━━━ Text block

Amazon Web Services LLC (AWS) and Google were not there, but AWS was the elephant in the room in many of the discussions. Vellante and Furrier consider the AWS Big Data platform to be too immature for enterprise Big Data use at the moment, but its momentum is tremendous. AWS’s economies of scale mean that its costs are dropping faster than those of even the largest IT shops. Vellante asked how long captive IT can compete before the cost differential alone becomes so compelling that everything moves to the cloud.

Another huge advantage the cloud providers have in the Big Data market is Hadoop’s complexity. Building a Hadoop stack involves corralling 15-20 different open source components that are not designed to work together and do not share a common set of APIs. It requires hiring or developing new sets of highly technical skills. And those components are constantly rapidly evolving or are replaced by something brand new. Three years ago MapReduce was the only solution for querying big data. Today it is hardly mentioned, and a dozen new choices, many supporting SQL, have taken its place. Management is still immature, and Hadoop environments often suffer from run-away cluster syndrome.

━━━━━━
━━━ Dataset content

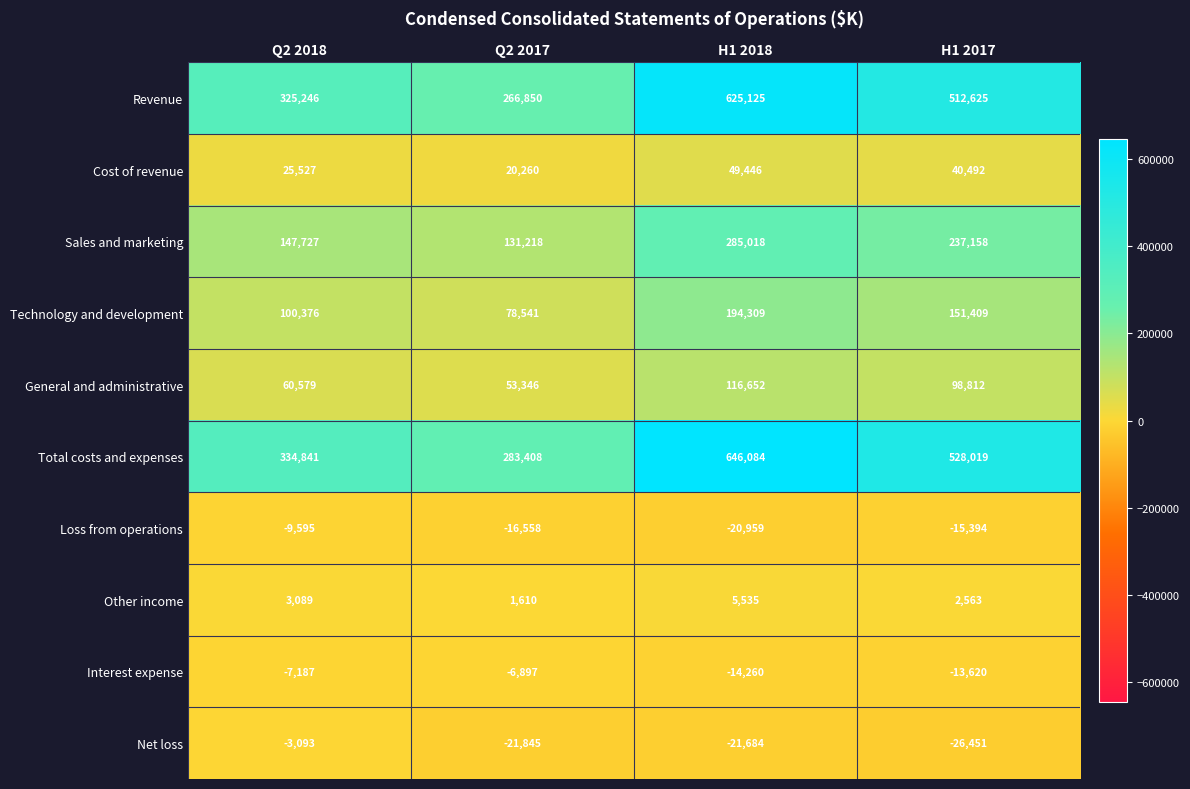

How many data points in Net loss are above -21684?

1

━━━━━━
━━━ Dataset content

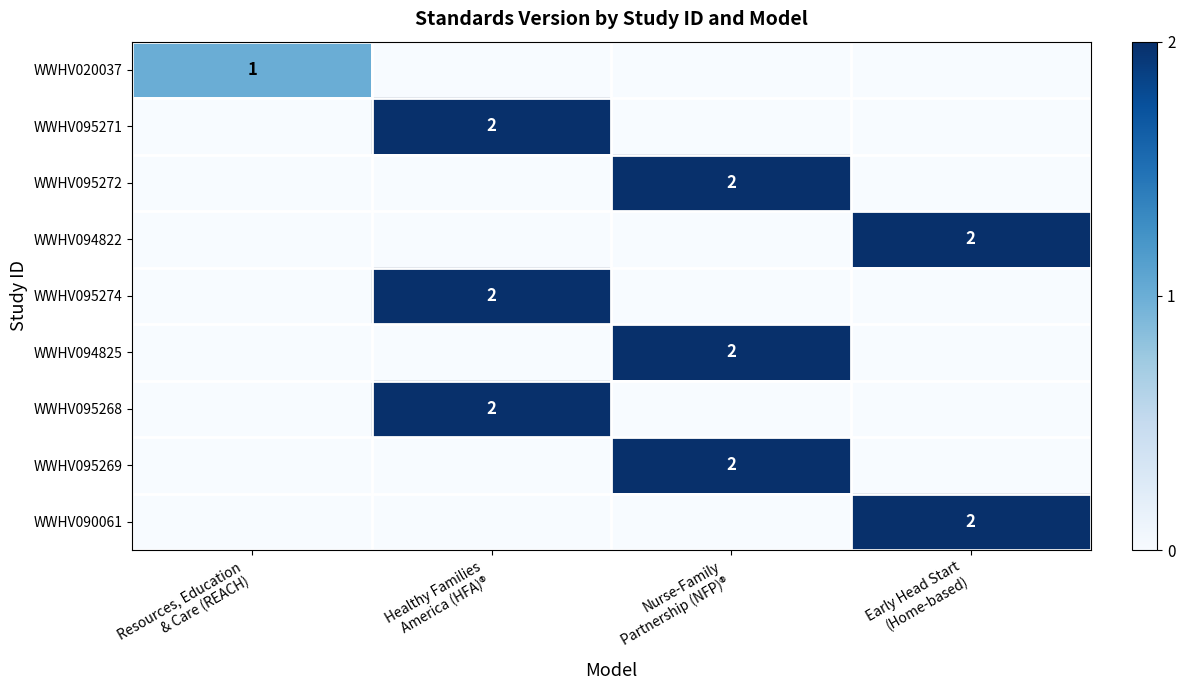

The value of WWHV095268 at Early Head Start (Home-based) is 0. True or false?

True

━━━━━━

Goal of the exercise: Return the full passage about cloud providers and Hadoop word for word. The records are unrelated to the passage about cloud providers and Hadoop.

Answer for the task:
Amazon Web Services LLC (AWS) and Google were not there, but AWS was the elephant in the room in many of the discussions. Vellante and Furrier consider the AWS Big Data platform to be too immature for enterprise Big Data use at the moment, but its momentum is tremendous. AWS’s economies of scale mean that its costs are dropping faster than those of even the largest IT shops. Vellante asked how long captive IT can compete before the cost differential alone becomes so compelling that everything moves to the cloud.

Another huge advantage the cloud providers have in the Big Data market is Hadoop’s complexity. Building a Hadoop stack involves corralling 15-20 different open source components that are not designed to work together and do not share a common set of APIs. It requires hiring or developing new sets of highly technical skills. And those components are constantly rapidly evolving or are replaced by something brand new. Three years ago MapReduce was the only solution for querying big data. Today it is hardly mentioned, and a dozen new choices, many supporting SQL, have taken its place. Management is still immature, and Hadoop environments often suffer from run-away cluster syndrome.